(The data Opens)
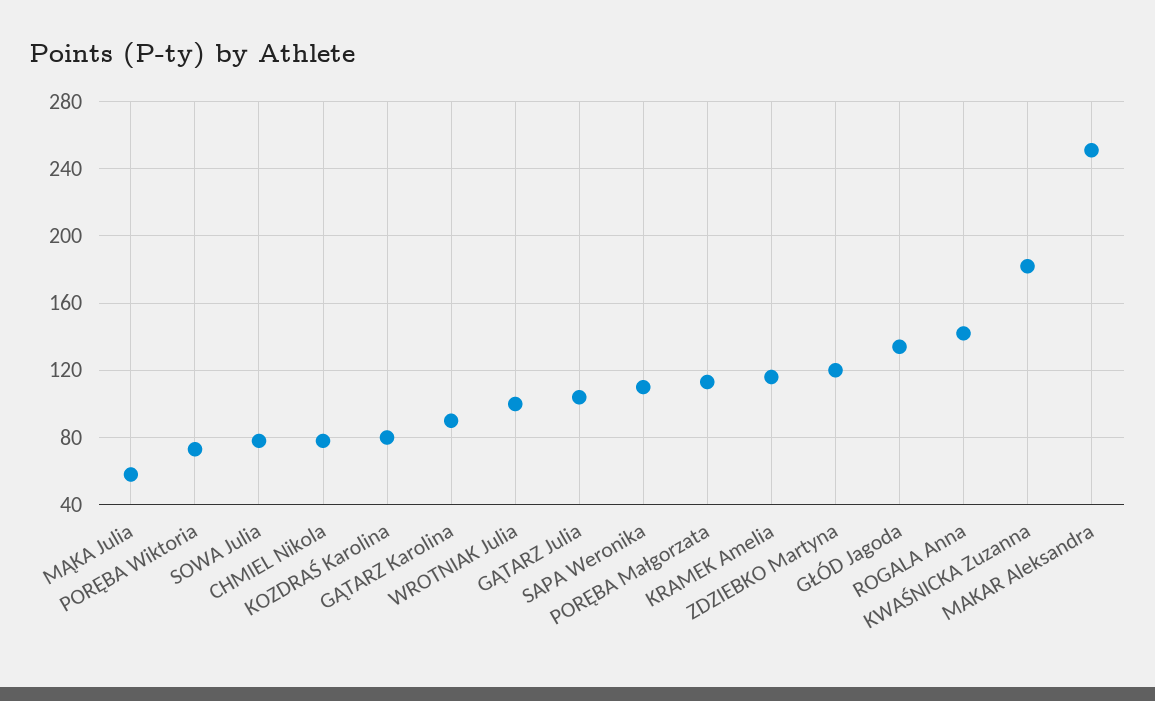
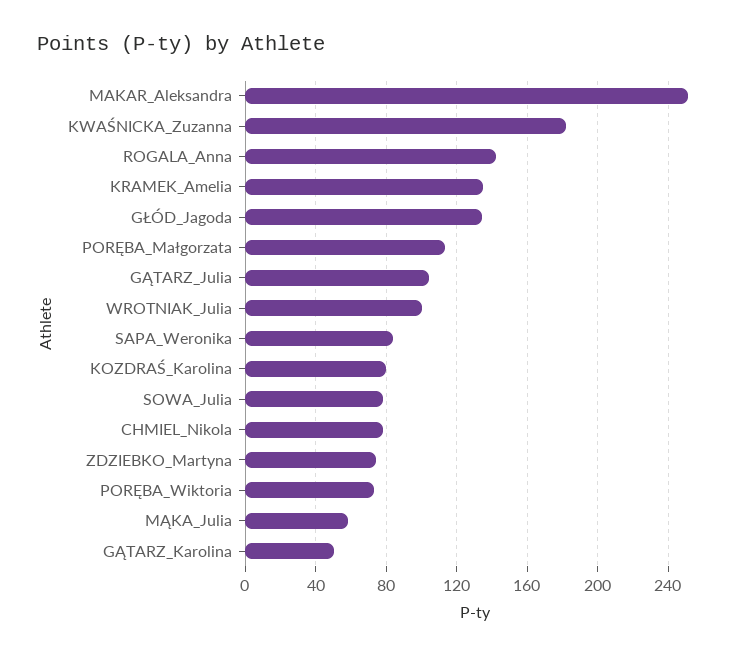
  {
    "MĄKA Julia": 60,
    "PORĘBA Wiktoria": 75,
    "SOWA Julia": 80,
    "CHMIEL Nikola": 80,
    "KOZDRAŚ Karolina": 80,
-   "GĄTARZ Karolina": 90,
+   "GĄTARZ Karolina": 50,
    "WROTNIAK Julia": 100,
    "GĄTARZ Julia": 105,
-   "SAPA Weronika": 110,
+   "SAPA Weronika": 85,
    "PORĘBA Małgorzata": 115,
-   "KRAMEK Amelia": 115,
+   "KRAMEK Amelia": 135,
-   "ZDZIEBKO Martyna": 120,
+   "ZDZIEBKO Martyna": 75,
    "GŁÓD Jagoda": 135,
    "ROGALA Anna": 140,
    "KWAŚNICKA Zuzanna": 180,
    "MAKAR Aleksandra": 250
  }

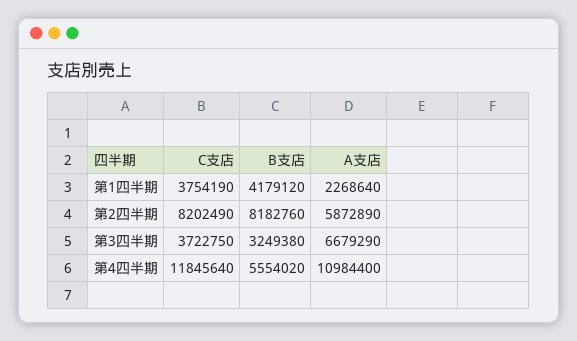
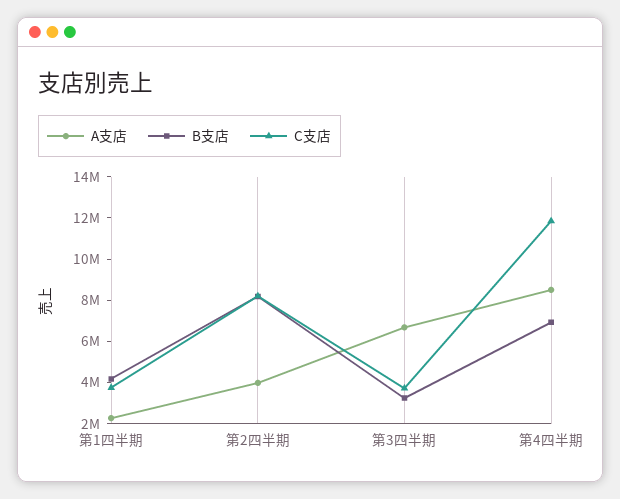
  {
    "C支店": {
      "第1四半期": 3754190,
      "第2四半期": 8202490,
      "第3四半期": 3722750,
      "第4四半期": 11845640
    },
    "B支店": {
      "第1四半期": 4179120,
      "第2四半期": 8182760,
      "第3四半期": 3249380,
-     "第4四半期": 5554020
+     "第4四半期": 7000000
    },
    "A支店": {
      "第1四半期": 2268640,
-     "第2四半期": 5872890,
+     "第2四半期": 4000000,
      "第3四半期": 6679290,
-     "第4四半期": 10984400
+     "第4四半期": 8500000
    }
  }

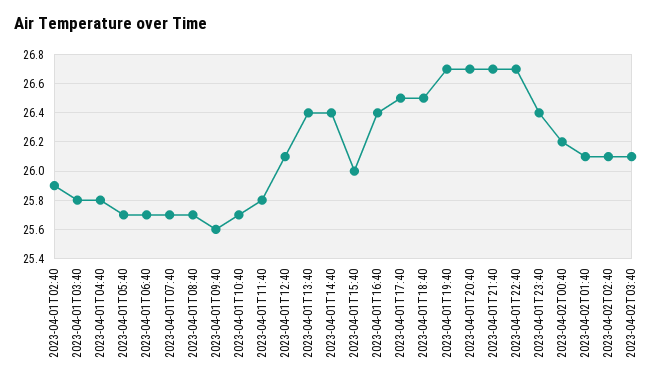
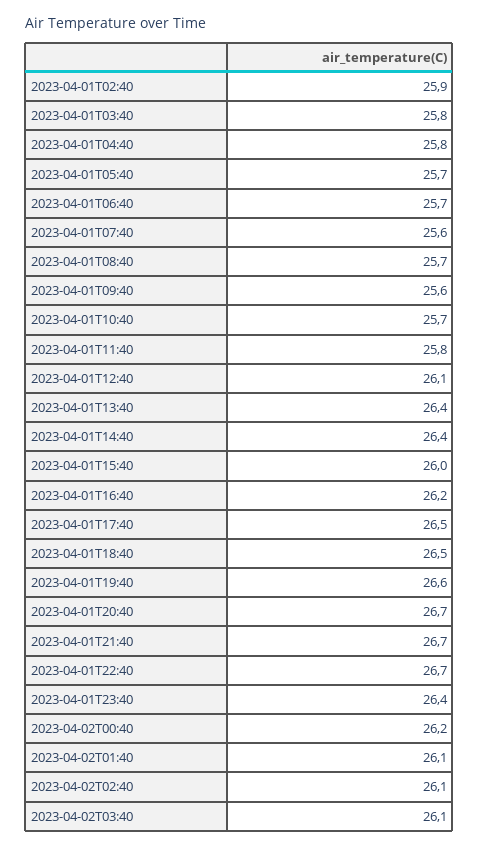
  {
    "2023-04-01T02:40": 25.9,
    "2023-04-01T03:40": 25.8,
    "2023-04-01T04:40": 25.8,
    "2023-04-01T05:40": 25.7,
    "2023-04-01T06:40": 25.7,
-   "2023-04-01T07:40": 25.7,
+   "2023-04-01T07:40": 25.6,
    "2023-04-01T08:40": 25.7,
    "2023-04-01T09:40": 25.6,
    "2023-04-01T10:40": 25.7,
    "2023-04-01T11:40": 25.8,
    "2023-04-01T12:40": 26.1,
    "2023-04-01T13:40": 26.4,
    "2023-04-01T14:40": 26.4,
    "2023-04-01T15:40": 26,
-   "2023-04-01T16:40": 26.4,
+   "2023-04-01T16:40": 26.2,
    "2023-04-01T17:40": 26.5,
    "2023-04-01T18:40": 26.5,
-   "2023-04-01T19:40": 26.7,
+   "2023-04-01T19:40": 26.6,
    "2023-04-01T20:40": 26.7,
    "2023-04-01T21:40": 26.7,
    "2023-04-01T22:40": 26.7,
    "2023-04-01T23:40": 26.4,
    "2023-04-02T00:40": 26.2,
    "2023-04-02T01:40": 26.1,
    "2023-04-02T02:40": 26.1,
    "2023-04-02T03:40": 26.1
  }

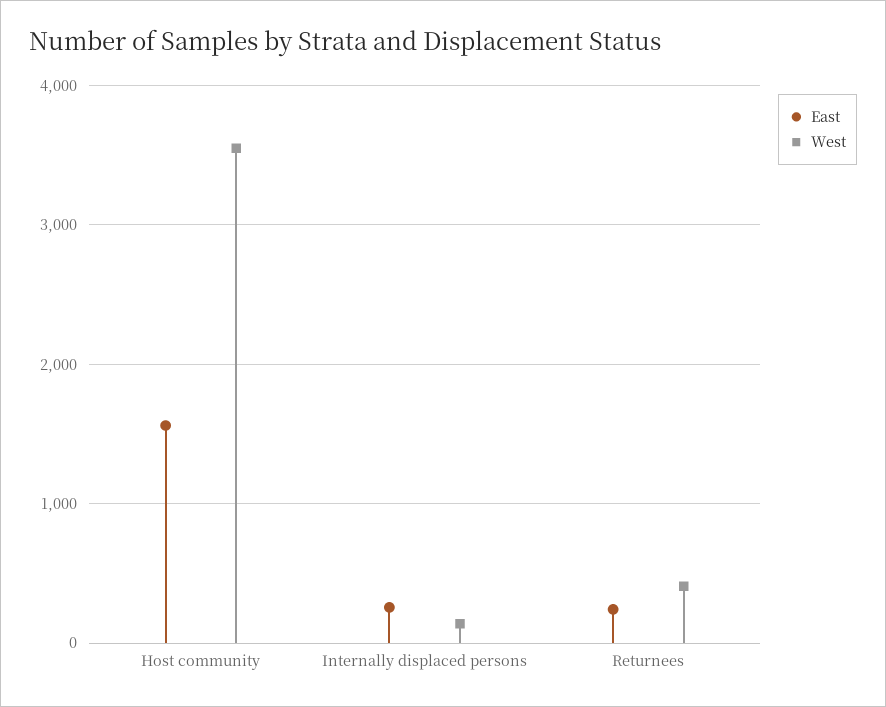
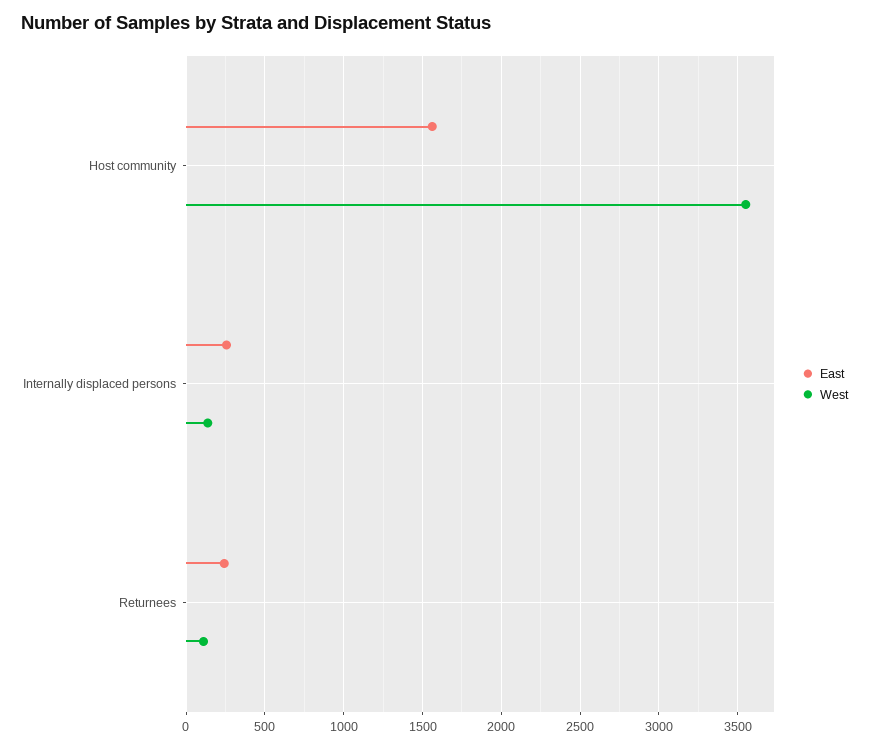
  {
    "East": {
      "Host community": 1550,
      "Internally displaced persons": 250,
      "Returnees": 250
    },
    "West": {
      "Host community": 3550,
      "Internally displaced persons": 150,
-     "Returnees": 400
+     "Returnees": 100
    }
  }

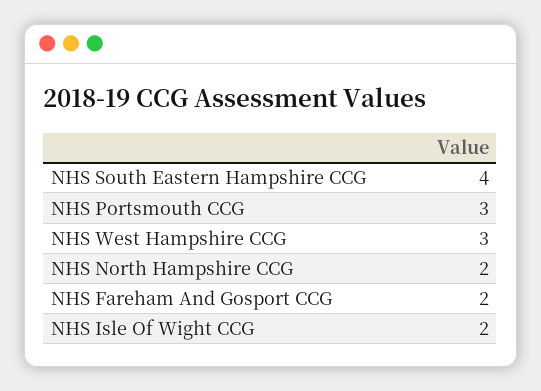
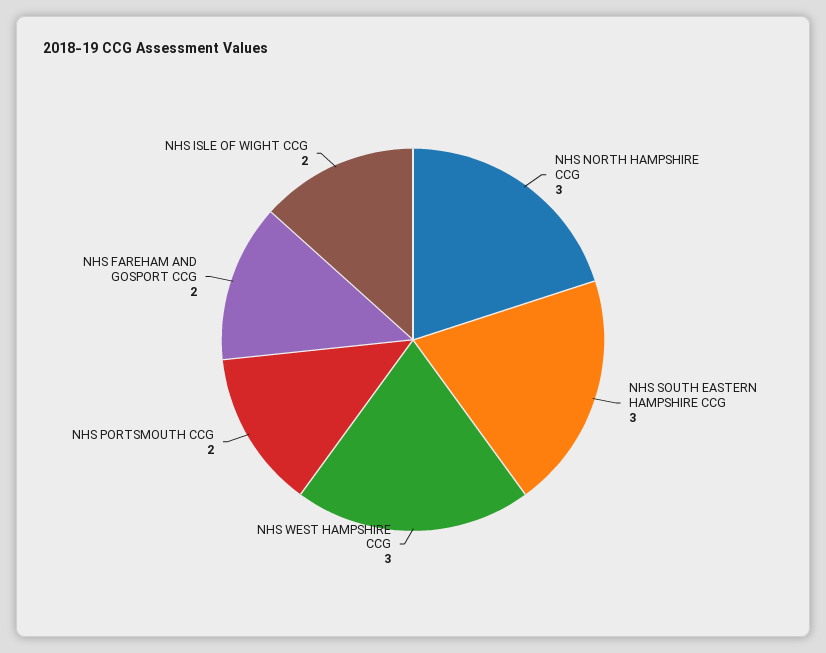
  {
-   "NHS South Eastern Hampshire CCG": 4,
+   "NHS South Eastern Hampshire CCG": 3,
-   "NHS Portsmouth CCG": 3,
+   "NHS Portsmouth CCG": 2,
    "NHS West Hampshire CCG": 3,
-   "NHS North Hampshire CCG": 2,
+   "NHS North Hampshire CCG": 3,
    "NHS Fareham And Gosport CCG": 2,
    "NHS Isle Of Wight CCG": 2
  }

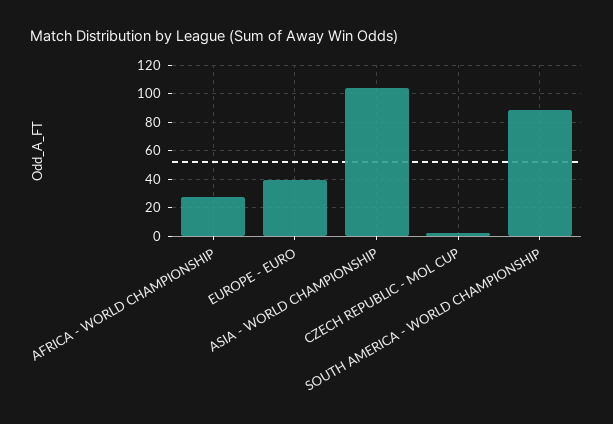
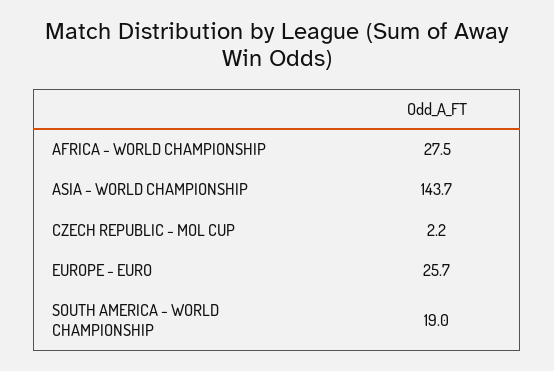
  {
    "AFRICA - WORLD CHAMPIONSHIP": 27.5,
-   "EUROPE - EURO": 40,
+   "EUROPE - EURO": 25.7,
-   "ASIA - WORLD CHAMPIONSHIP": 105,
+   "ASIA - WORLD CHAMPIONSHIP": 143.7,
    "CZECH REPUBLIC - MOL CUP": 2.2,
-   "SOUTH AMERICA - WORLD CHAMPIONSHIP": 90
+   "SOUTH AMERICA - WORLD CHAMPIONSHIP": 19
  }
(The data Closes)
Work instruction: Return each line from the material above exactly, but not the pictures.

Exercise response:
  {
    "MĄKA Julia": 60,
    "PORĘBA Wiktoria": 75,
    "SOWA Julia": 80,
    "CHMIEL Nikola": 80,
    "KOZDRAŚ Karolina": 80,
-   "GĄTARZ Karolina": 90,
+   "GĄTARZ Karolina": 50,
    "WROTNIAK Julia": 100,
    "GĄTARZ Julia": 105,
-   "SAPA Weronika": 110,
+   "SAPA Weronika": 85,
    "PORĘBA Małgorzata": 115,
-   "KRAMEK Amelia": 115,
+   "KRAMEK Amelia": 135,
-   "ZDZIEBKO Martyna": 120,
+   "ZDZIEBKO Martyna": 75,
    "GŁÓD Jagoda": 135,
    "ROGALA Anna": 140,
    "KWAŚNICKA Zuzanna": 180,
    "MAKAR Aleksandra": 250
  }

  {
    "C支店": {
      "第1四半期": 3754190,
      "第2四半期": 8202490,
      "第3四半期": 3722750,
      "第4四半期": 11845640
    },
    "B支店": {
      "第1四半期": 4179120,
      "第2四半期": 8182760,
      "第3四半期": 3249380,
-     "第4四半期": 5554020
+     "第4四半期": 7000000
    },
    "A支店": {
      "第1四半期": 2268640,
-     "第2四半期": 5872890,
+     "第2四半期": 4000000,
      "第3四半期": 6679290,
-     "第4四半期": 10984400
+     "第4四半期": 8500000
    }
  }

  {
    "2023-04-01T02:40": 25.9,
    "2023-04-01T03:40": 25.8,
    "2023-04-01T04:40": 25.8,
    "2023-04-01T05:40": 25.7,
    "2023-04-01T06:40": 25.7,
-   "2023-04-01T07:40": 25.7,
+   "2023-04-01T07:40": 25.6,
    "2023-04-01T08:40": 25.7,
    "2023-04-01T09:40": 25.6,
    "2023-04-01T10:40": 25.7,
    "2023-04-01T11:40": 25.8,
    "2023-04-01T12:40": 26.1,
    "2023-04-01T13:40": 26.4,
    "2023-04-01T14:40": 26.4,
    "2023-04-01T15:40": 26,
-   "2023-04-01T16:40": 26.4,
+   "2023-04-01T16:40": 26.2,
    "2023-04-01T17:40": 26.5,
    "2023-04-01T18:40": 26.5,
-   "2023-04-01T19:40": 26.7,
+   "2023-04-01T19:40": 26.6,
    "2023-04-01T20:40": 26.7,
    "2023-04-01T21:40": 26.7,
    "2023-04-01T22:40": 26.7,
    "2023-04-01T23:40": 26.4,
    "2023-04-02T00:40": 26.2,
    "2023-04-02T01:40": 26.1,
    "2023-04-02T02:40": 26.1,
    "2023-04-02T03:40": 26.1
  }

  {
    "East": {
      "Host community": 1550,
      "Internally displaced persons": 250,
      "Returnees": 250
    },
    "West": {
      "Host community": 3550,
      "Internally displaced persons": 150,
-     "Returnees": 400
+     "Returnees": 100
    }
  }

  {
-   "NHS South Eastern Hampshire CCG": 4,
+   "NHS South Eastern Hampshire CCG": 3,
-   "NHS Portsmouth CCG": 3,
+   "NHS Portsmouth CCG": 2,
    "NHS West Hampshire CCG": 3,
-   "NHS North Hampshire CCG": 2,
+   "NHS North Hampshire CCG": 3,
    "NHS Fareham And Gosport CCG": 2,
    "NHS Isle Of Wight CCG": 2
  }

  {
    "AFRICA - WORLD CHAMPIONSHIP": 27.5,
-   "EUROPE - EURO": 40,
+   "EUROPE - EURO": 25.7,
-   "ASIA - WORLD CHAMPIONSHIP": 105,
+   "ASIA - WORLD CHAMPIONSHIP": 143.7,
    "CZECH REPUBLIC - MOL CUP": 2.2,
-   "SOUTH AMERICA - WORLD CHAMPIONSHIP": 90
+   "SOUTH AMERICA - WORLD CHAMPIONSHIP": 19
  }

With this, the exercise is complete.